START Extracted data

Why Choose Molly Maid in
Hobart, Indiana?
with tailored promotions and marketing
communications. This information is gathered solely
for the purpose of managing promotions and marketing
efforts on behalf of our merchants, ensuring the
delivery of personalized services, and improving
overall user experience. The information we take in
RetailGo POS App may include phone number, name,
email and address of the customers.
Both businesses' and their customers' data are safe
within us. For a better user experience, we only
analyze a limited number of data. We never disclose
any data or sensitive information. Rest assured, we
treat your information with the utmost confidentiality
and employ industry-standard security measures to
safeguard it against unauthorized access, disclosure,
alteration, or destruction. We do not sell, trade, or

END Extracted data

With every line intact, reproduce the listing verbatim.

Why Choose Molly Maid in
Hobart, Indiana?
with tailored promotions and marketing
communications. This information is gathered solely
for the purpose of managing promotions and marketing
efforts on behalf of our merchants, ensuring the
delivery of personalized services, and improving
overall user experience. The information we take in
RetailGo POS App may include phone number, name,
email and address of the customers.
Both businesses' and their customers' data are safe
within us. For a better user experience, we only
analyze a limited number of data. We never disclose
any data or sensitive information. Rest assured, we
treat your information with the utmost confidentiality
and employ industry-standard security measures to
safeguard it against unauthorized access, disclosure,
alteration, or destruction. We do not sell, trade, or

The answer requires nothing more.